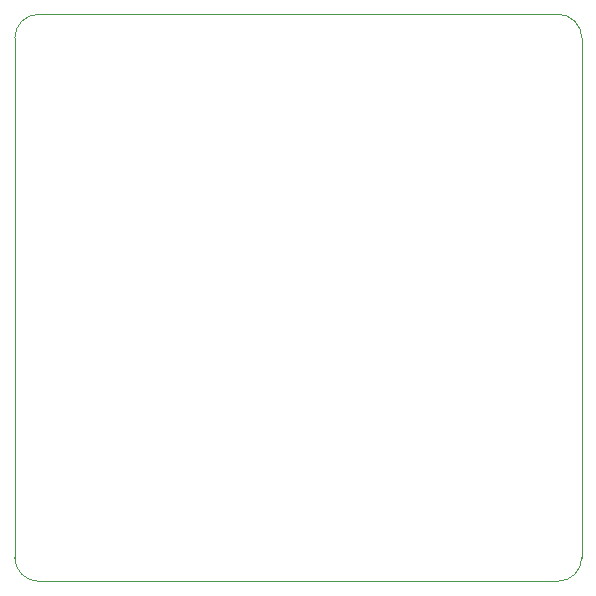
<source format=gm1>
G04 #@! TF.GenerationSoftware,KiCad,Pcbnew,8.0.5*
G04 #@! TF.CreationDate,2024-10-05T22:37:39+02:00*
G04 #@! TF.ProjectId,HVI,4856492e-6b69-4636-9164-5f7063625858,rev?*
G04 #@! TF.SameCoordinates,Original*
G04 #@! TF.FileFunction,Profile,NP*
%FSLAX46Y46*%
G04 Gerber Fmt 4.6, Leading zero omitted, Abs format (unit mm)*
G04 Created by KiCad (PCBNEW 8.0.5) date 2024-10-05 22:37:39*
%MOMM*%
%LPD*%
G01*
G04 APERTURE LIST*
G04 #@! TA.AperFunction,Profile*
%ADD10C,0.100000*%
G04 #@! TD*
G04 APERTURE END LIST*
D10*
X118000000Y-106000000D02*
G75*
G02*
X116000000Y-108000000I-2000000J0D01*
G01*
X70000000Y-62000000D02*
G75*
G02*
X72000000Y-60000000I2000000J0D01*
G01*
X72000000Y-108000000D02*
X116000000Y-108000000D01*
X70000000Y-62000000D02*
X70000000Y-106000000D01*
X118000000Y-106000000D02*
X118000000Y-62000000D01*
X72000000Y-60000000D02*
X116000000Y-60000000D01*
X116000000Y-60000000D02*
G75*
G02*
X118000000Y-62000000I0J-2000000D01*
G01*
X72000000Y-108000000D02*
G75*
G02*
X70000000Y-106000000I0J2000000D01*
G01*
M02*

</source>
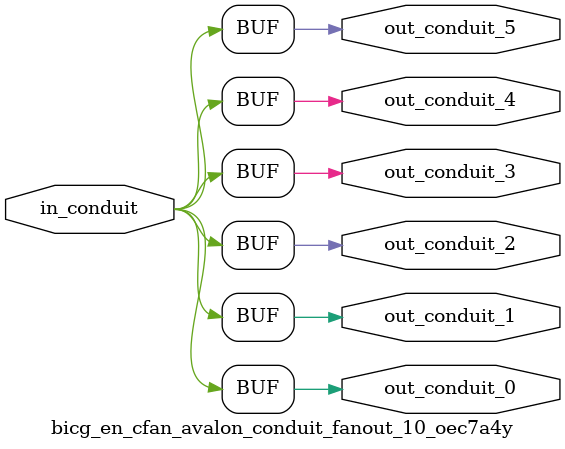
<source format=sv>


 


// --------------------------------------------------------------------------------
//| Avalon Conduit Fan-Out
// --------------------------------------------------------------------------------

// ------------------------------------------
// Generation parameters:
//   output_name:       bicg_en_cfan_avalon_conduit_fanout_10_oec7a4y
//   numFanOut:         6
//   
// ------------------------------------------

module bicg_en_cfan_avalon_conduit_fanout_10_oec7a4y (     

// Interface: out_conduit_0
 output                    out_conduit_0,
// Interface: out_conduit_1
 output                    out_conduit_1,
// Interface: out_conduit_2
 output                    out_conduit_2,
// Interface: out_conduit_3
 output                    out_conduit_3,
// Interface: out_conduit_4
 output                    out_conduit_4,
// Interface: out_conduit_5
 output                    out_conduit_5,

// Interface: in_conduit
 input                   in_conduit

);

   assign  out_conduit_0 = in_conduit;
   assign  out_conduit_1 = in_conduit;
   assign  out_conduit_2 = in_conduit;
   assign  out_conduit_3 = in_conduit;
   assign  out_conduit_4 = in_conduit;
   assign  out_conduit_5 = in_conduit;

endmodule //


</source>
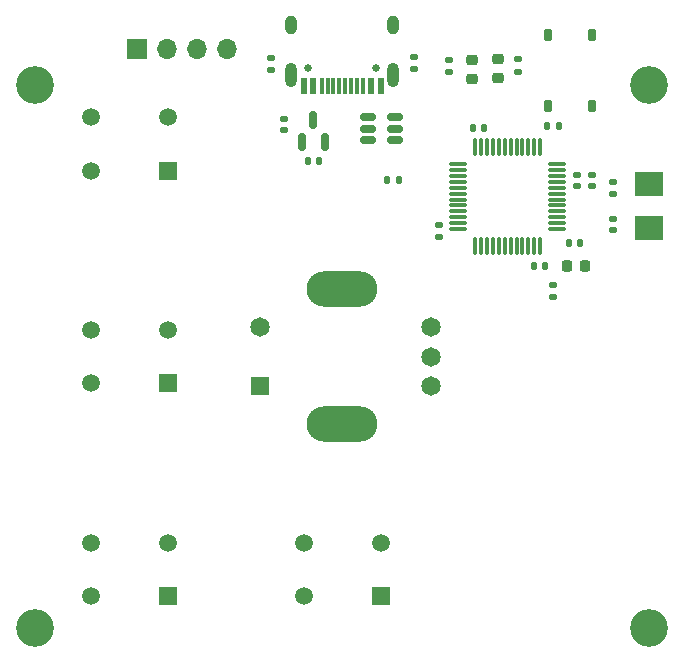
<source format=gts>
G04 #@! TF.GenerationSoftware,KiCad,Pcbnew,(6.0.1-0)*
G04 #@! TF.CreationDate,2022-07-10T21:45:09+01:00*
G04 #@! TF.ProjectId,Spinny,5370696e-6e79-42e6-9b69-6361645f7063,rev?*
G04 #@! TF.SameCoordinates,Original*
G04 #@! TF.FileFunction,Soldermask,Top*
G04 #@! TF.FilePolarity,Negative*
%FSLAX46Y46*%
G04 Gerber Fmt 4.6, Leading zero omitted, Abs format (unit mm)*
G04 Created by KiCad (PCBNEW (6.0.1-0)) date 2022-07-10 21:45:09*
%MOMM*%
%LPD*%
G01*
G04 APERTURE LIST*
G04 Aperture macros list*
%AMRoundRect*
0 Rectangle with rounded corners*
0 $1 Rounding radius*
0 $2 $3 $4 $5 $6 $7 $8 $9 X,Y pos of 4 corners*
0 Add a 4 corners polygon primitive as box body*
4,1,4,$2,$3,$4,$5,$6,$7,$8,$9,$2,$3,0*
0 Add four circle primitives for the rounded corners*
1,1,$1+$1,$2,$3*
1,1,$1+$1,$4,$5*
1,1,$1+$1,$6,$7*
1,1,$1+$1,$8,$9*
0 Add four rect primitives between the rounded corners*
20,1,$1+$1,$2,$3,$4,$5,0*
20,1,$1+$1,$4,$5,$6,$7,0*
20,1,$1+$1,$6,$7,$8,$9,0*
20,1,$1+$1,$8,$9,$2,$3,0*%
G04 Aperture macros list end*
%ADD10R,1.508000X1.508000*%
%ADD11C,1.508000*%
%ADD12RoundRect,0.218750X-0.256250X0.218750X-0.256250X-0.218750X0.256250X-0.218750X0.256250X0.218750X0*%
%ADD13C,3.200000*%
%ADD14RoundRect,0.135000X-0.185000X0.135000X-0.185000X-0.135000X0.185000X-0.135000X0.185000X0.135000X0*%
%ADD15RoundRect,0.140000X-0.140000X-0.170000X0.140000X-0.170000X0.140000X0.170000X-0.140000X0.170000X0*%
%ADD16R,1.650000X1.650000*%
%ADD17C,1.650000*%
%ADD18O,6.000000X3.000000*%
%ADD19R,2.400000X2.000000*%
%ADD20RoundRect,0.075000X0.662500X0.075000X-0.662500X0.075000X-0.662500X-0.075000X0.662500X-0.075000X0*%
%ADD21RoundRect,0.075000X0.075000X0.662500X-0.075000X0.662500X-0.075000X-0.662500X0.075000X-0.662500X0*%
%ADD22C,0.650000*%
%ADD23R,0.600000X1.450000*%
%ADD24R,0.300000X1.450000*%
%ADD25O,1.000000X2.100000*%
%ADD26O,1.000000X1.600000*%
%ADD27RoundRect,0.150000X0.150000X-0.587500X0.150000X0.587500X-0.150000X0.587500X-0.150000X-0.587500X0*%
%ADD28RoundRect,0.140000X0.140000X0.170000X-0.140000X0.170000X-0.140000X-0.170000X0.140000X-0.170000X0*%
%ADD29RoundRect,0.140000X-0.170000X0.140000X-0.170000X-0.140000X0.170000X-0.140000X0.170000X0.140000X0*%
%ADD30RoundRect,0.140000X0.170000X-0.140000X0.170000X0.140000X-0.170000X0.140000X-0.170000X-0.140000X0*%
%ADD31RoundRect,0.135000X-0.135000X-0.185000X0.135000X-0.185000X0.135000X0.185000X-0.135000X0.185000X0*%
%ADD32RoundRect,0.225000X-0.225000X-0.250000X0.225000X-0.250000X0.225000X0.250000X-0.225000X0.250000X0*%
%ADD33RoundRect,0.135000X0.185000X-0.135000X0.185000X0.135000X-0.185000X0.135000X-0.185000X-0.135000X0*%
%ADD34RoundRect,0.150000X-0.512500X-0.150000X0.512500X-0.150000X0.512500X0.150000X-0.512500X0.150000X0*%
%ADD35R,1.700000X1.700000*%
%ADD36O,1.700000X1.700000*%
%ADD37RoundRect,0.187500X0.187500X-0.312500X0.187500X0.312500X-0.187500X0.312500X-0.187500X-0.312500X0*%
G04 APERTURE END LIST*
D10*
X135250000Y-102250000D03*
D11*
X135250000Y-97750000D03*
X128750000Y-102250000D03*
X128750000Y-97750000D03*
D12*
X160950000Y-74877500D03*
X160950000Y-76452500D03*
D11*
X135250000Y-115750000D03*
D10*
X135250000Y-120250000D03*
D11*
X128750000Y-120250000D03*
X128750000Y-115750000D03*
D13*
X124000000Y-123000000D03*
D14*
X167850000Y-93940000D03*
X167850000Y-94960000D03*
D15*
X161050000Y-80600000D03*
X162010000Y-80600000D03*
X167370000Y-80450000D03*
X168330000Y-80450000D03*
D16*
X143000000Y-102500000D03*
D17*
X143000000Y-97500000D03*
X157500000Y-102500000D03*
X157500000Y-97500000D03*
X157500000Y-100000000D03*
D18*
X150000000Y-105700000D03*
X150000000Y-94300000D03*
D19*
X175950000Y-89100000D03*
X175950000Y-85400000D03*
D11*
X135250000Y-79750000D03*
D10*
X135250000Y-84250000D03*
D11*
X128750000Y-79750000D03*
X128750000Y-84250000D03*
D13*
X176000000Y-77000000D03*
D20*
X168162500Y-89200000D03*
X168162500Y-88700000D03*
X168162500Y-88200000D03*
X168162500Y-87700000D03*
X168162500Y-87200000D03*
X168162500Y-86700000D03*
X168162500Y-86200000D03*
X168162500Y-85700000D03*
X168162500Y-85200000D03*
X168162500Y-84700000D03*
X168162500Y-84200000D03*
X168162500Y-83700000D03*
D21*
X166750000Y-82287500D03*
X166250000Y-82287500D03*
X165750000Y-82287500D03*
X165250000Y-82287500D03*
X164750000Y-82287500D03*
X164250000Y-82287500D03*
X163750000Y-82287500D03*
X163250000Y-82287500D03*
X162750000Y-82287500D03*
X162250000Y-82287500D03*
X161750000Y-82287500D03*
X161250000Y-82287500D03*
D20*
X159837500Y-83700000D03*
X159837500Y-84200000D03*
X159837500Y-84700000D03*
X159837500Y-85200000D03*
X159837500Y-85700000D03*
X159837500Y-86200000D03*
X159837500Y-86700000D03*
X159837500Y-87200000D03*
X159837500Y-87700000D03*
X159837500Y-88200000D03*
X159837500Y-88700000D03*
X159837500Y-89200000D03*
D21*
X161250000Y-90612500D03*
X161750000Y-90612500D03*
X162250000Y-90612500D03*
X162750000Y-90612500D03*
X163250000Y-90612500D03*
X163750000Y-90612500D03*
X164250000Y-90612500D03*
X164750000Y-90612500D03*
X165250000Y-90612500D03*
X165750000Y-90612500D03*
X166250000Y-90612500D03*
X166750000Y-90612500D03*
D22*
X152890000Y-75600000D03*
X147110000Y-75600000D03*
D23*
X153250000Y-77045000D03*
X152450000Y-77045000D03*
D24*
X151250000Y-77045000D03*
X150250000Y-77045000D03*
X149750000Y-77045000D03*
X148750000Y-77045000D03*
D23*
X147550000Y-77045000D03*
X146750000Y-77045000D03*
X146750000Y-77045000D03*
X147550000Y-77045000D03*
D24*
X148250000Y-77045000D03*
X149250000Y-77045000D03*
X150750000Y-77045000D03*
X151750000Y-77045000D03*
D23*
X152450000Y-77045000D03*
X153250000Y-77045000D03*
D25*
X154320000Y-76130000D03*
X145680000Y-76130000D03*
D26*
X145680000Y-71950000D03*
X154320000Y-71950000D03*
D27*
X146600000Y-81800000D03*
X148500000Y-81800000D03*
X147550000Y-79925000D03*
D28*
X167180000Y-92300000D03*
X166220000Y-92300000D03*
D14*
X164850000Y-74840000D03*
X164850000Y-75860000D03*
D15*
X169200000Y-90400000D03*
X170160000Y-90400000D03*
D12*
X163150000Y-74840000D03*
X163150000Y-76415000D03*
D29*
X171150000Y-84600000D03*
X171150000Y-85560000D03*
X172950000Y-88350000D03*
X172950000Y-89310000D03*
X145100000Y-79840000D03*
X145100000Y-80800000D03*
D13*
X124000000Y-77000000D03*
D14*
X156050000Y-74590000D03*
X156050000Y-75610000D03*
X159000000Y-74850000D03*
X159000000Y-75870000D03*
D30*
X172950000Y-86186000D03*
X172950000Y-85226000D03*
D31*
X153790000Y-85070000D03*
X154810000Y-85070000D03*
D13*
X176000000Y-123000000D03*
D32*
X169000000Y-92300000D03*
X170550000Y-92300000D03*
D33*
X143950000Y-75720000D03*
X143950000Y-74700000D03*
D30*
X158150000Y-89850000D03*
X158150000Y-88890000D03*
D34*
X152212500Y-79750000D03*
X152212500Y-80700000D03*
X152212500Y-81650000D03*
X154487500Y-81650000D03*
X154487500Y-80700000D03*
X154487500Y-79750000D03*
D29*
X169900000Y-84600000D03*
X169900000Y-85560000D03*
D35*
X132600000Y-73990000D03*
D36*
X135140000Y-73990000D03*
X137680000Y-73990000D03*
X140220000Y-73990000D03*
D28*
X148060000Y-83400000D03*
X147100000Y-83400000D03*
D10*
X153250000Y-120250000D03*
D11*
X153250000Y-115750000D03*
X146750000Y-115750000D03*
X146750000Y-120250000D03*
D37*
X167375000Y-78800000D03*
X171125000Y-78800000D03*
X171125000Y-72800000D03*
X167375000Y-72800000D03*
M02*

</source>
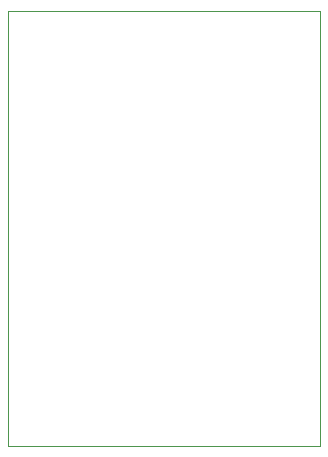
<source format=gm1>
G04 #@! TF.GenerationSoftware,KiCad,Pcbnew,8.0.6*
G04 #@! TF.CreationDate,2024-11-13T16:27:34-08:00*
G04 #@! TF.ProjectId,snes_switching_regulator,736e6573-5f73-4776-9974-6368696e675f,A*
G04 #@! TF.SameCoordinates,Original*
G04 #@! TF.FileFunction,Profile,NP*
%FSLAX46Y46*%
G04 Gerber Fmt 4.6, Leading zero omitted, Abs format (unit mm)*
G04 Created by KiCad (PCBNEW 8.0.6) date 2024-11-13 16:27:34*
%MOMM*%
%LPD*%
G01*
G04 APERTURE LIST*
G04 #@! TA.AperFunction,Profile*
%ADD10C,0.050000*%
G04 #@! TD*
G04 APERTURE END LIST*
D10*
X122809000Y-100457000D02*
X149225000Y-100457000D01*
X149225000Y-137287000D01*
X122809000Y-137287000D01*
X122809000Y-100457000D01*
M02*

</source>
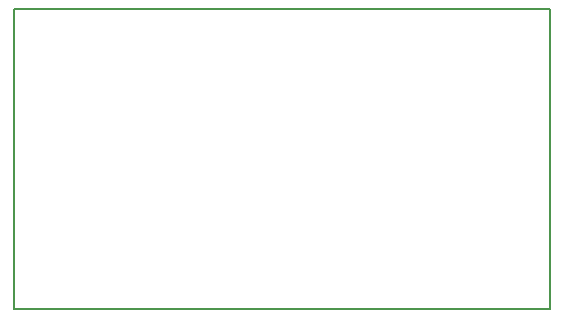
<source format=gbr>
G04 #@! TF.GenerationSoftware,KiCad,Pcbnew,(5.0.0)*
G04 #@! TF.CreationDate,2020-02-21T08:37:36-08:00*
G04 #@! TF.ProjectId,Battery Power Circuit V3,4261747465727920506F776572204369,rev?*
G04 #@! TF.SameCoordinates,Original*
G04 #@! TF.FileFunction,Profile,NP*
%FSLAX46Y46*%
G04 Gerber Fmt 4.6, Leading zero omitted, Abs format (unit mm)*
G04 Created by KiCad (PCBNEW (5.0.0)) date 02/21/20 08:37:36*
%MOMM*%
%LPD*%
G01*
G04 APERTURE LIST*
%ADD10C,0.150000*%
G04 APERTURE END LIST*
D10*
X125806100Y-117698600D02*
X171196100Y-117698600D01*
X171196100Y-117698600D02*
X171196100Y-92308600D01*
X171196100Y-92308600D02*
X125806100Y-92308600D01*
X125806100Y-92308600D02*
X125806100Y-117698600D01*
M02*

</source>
·····
What to do:
Please filter the entries for the word "GenerationSoftware" and copy the lines that have it.

Response to the exercise:
G04 #@! TF.GenerationSoftware,KiCad,Pcbnew,8.0.5*
G04 #@! TF.GenerationSoftware,KiCad,Pcbnew,(6.0.1-0)*
G04 #@! TF.GenerationSoftware,KiCad,Pcbnew,8.0.6*
G04 #@! TF.GenerationSoftware,KiCad,Pcbnew,(5.0.0)*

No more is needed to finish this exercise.